- RECORDS FOR PROCESSING -
========

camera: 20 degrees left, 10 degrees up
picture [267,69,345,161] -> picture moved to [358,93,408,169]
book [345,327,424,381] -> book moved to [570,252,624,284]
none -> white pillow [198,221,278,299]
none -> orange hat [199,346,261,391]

========

- EXERCISE DIRECTIONS -
Each entry above is to be copied out exactly.

- RESPONSE TO THIS TASK -
camera: 20 degrees left, 10 degrees up
picture [267,69,345,161] -> picture moved to [358,93,408,169]
book [345,327,424,381] -> book moved to [570,252,624,284]
none -> white pillow [198,221,278,299]
none -> orange hat [199,346,261,391]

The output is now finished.